Tasks to perform:
a – Print the passage on the nanotube-reinforced composites from "3-point bending tests" to "the load-displacement plot.".
b – Decide whether each statement agrees with the passage on the nanotube-reinforced composites. Answer yes or no, and quote the passage's deciding words. (i) The crosshead speed in the bending tests was 3 m/s. (ii) Specimens without nanotube networks were harder than those with them. (iii) The hardness of the polymer-alumina interphase was measured by nanoindentation.
c – Pick up the passage on the nanotube-reinforced alumina-polymer composites after its last sentence and continue it.

+++ Extracted text

All composites phases and interphases were carefully studied by electron microscopy (Fig. 2a1–a4). Inset a1 shows an alumina layer prior to the EDSA process; a2 – alumina layer coated with CNT-n after EDSA process (similar to Fig. 1f); a3 – PVA polymer wetting the CNT-n after spin-coating; and a4 – CNT-n completely wetted by and transferred to the polymer interphase. The hardness of the polymer-alumina interphase, with and without CNT-n, was measured by nanoindentation. The specimens that contained nanotube networks were found to be almost 100% harder than those with no CNT-n (0.26 ± 0.02 GPa and 0.14 ± 0.04 GPa, respectively).

3-point bending tests were performed to determine the strength and work of impact fracture (Wf) of the composites. The crosshead speed during all the measurements was relatively high, 3 m/s, to simulate impact. Representative load-displacement plots are shown in Fig. 2b–e for 2, 3, 4 and 6-layer composites, respectively. In all cases the CNT-n reinforced specimens failed at higher loads and had larger area under the load-displacement plot.

++++++
+++ Study material

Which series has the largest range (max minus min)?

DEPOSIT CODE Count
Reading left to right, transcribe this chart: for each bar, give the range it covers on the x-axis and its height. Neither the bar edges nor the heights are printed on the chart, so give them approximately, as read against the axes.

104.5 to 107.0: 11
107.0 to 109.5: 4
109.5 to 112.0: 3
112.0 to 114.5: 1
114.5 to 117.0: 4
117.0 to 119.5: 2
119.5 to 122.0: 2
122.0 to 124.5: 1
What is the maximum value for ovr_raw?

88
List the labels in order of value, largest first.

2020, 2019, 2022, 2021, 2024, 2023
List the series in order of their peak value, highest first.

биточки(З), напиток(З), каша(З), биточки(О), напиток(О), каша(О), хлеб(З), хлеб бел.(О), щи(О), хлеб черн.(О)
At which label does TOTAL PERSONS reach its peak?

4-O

++++++
+++ Study material

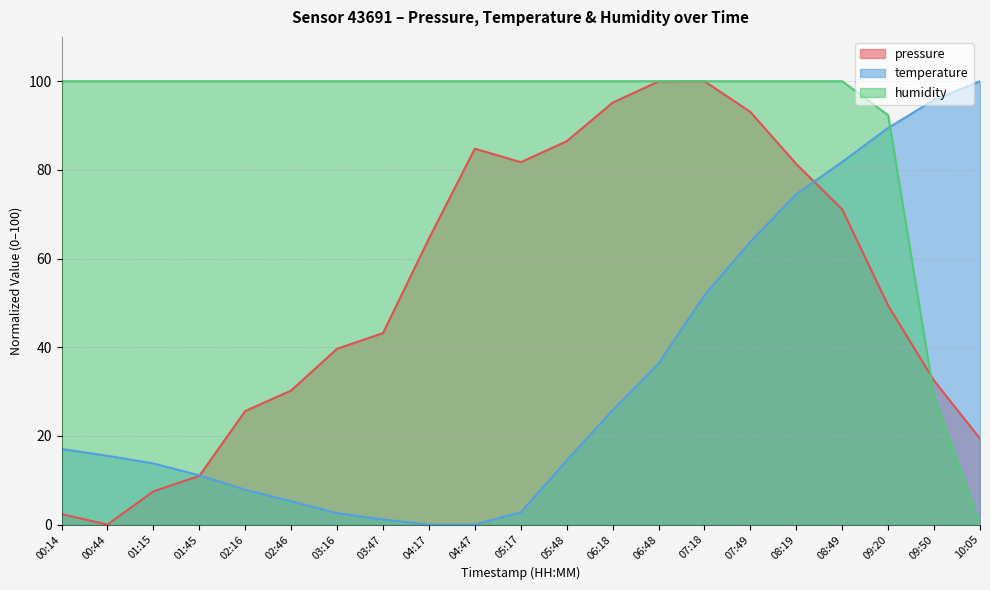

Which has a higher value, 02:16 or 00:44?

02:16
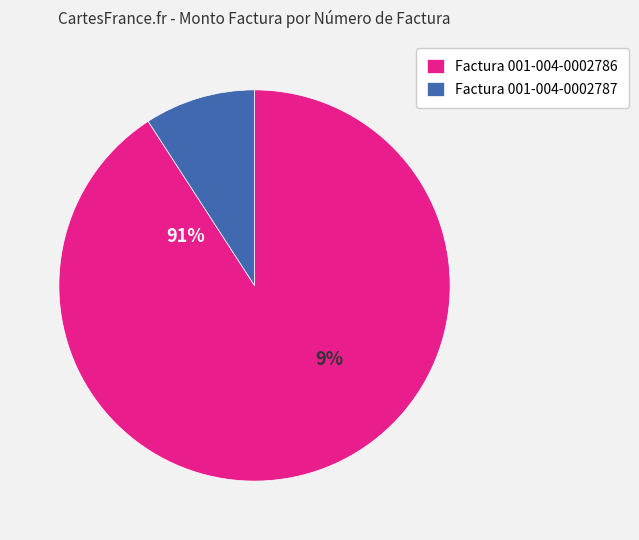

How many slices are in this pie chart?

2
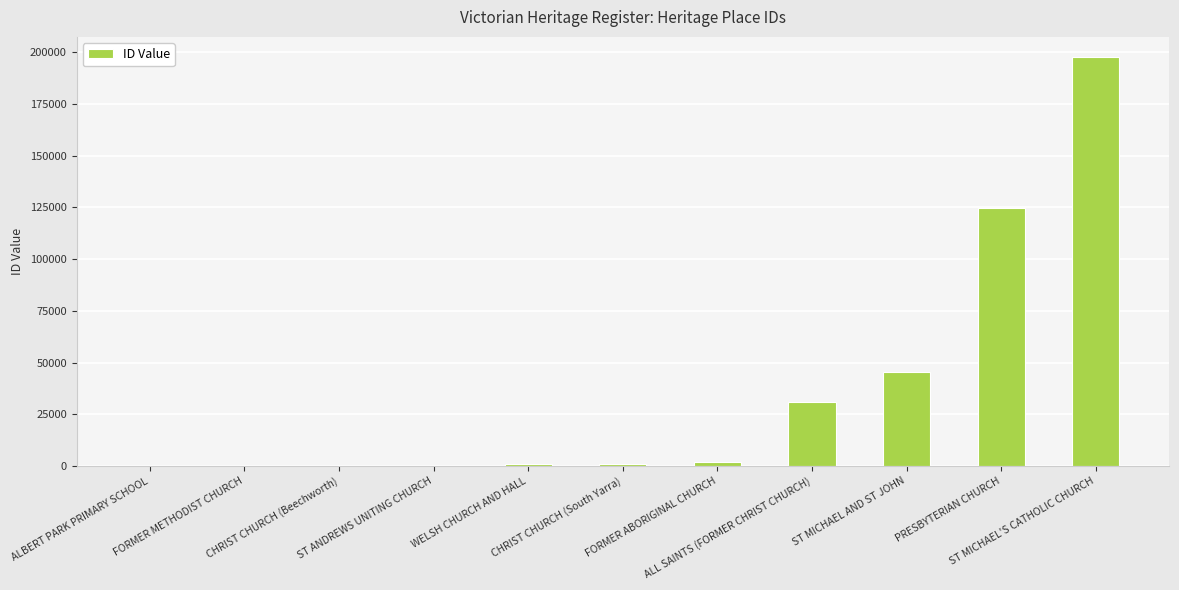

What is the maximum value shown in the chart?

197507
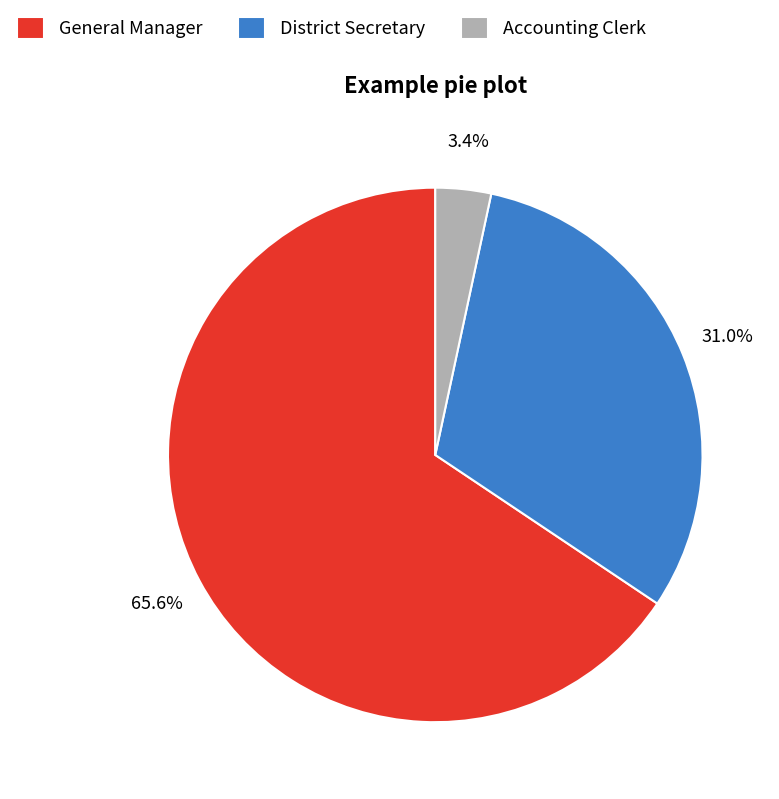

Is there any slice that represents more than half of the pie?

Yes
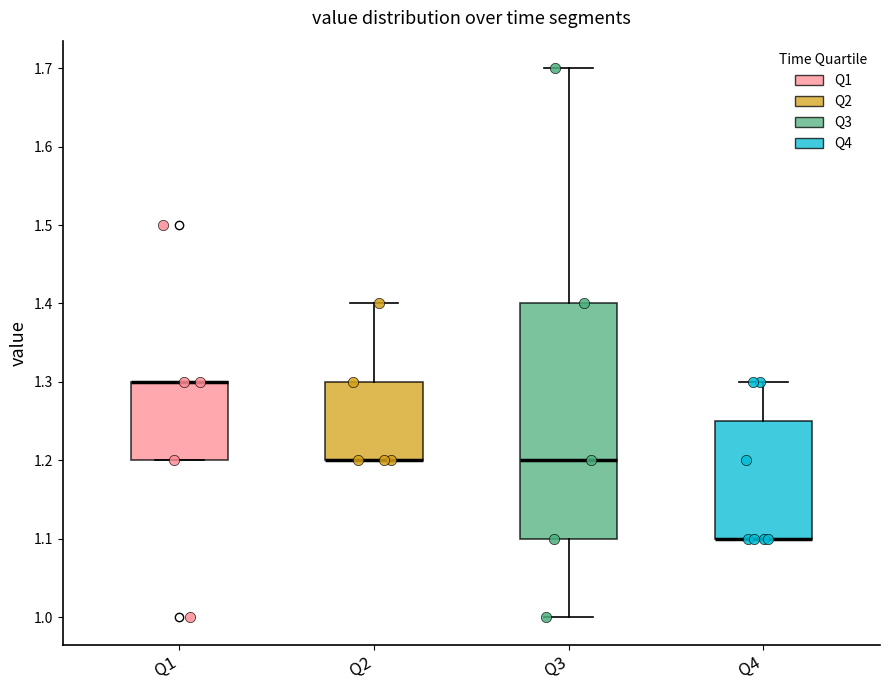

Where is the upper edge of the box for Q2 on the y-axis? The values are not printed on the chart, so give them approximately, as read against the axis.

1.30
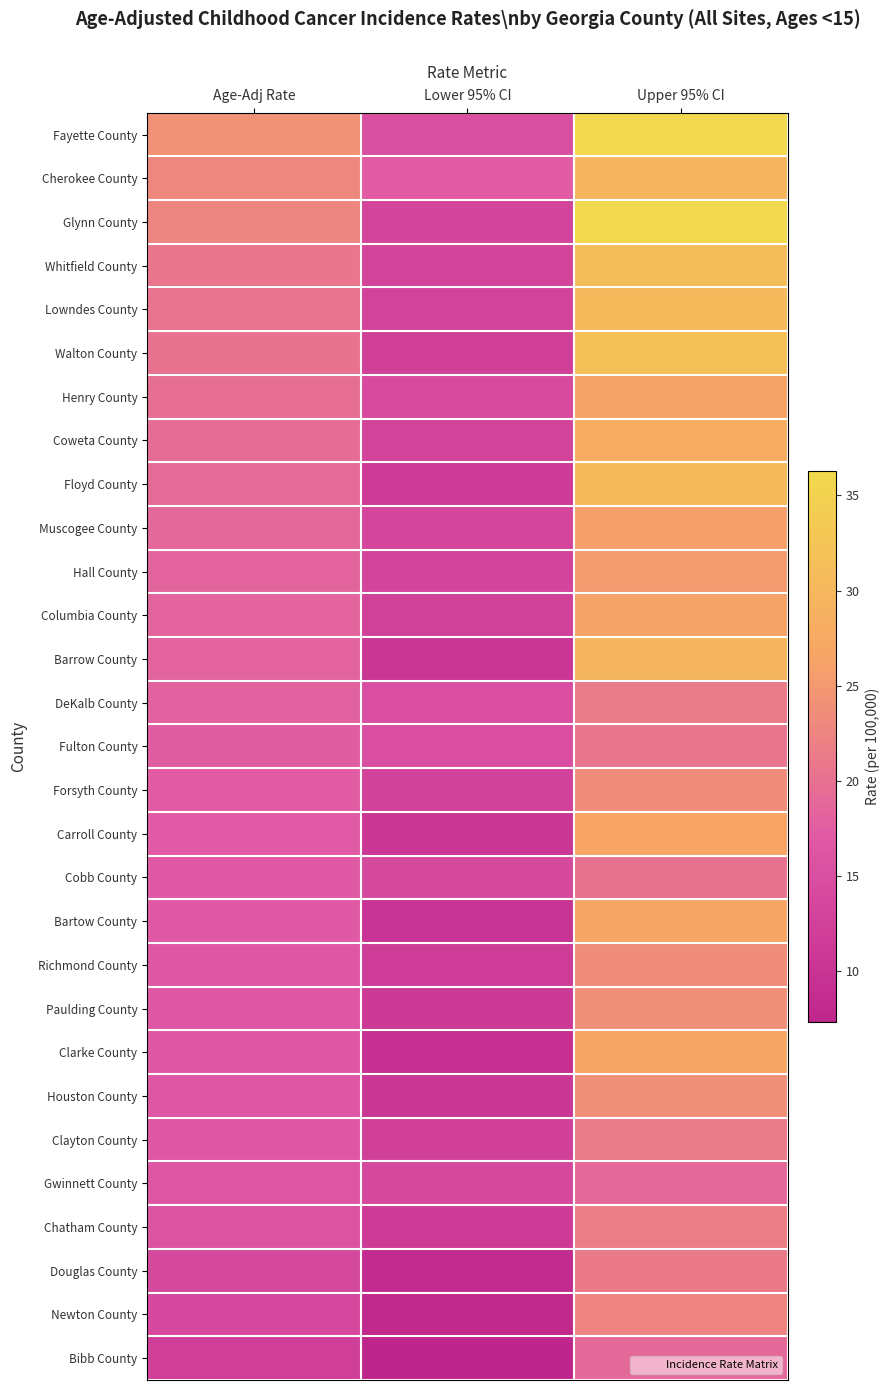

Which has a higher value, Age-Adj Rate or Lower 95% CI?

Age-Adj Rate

++++++

Responses to the exercise:
a –
3-point bending tests were performed to determine the strength and work of impact fracture (Wf) of the composites. The crosshead speed during all the measurements was relatively high, 3 m/s, to simulate impact. Representative load-displacement plots are shown in Fig. 2b–e for 2, 3, 4 and 6-layer composites, respectively. In all cases the CNT-n reinforced specimens failed at higher loads and had larger area under the load-displacement plot.

b –
(i) Yes: "The crosshead speed during all the measurements was relatively high, 3 m/s"
(ii) No: "The specimens that contained nanotube networks were found to be almost 100% harder than those with no CNT-n"
(iii) Yes: "The hardness of the polymer-alumina interphase, with and without CNT-n, was measured by nanoindentation."

c –
Toughness/work of impact fracture and strength were calculated for all specimens as described in the Methods section. The results are summarized in Table 1. The column for “1-layered” specimens relates to single alumina layers with and without CNT-n coating, without polymer interlayer, and is included for comparison purposes. In all cases, reinforced specimens are both stronger and tougher than their plain counterparts. The observed decrease in strength (both in plain and CNT-reinforced composites) with the number of layers is likely due to poor interfacial stress transfer of the polymer interlayers – the more interlayers, the less stress is transferred to the next alumina layers, due to imperfect adhesion between polymer and alumina28. The appearance of air bubbles and matrix defects during composite preparation enhances this effect even further29. Contrasting with this, the work of impact fracture increases with the number of layers, in agreement with both literature and our previous work30,31,9, with the exception of the 6-layered specimens. We assume that the latter exhibit lower mechanical properties, both in terms of strength and Wf, due to less effective heating due to their thickness, and as a result, formation of larger amounts of air bubbles during specimen preparation. In case of “1 layer” specimens, i.e. CNT-n coated alumina layers with no polymer interlayer, the difference between reinforced and plain results is negligible, as expected. In other words, in the absence of a polymer interlayer, CNT-n coating plays no reinforcing role.

Table 1. Mechanical properties of layered composites.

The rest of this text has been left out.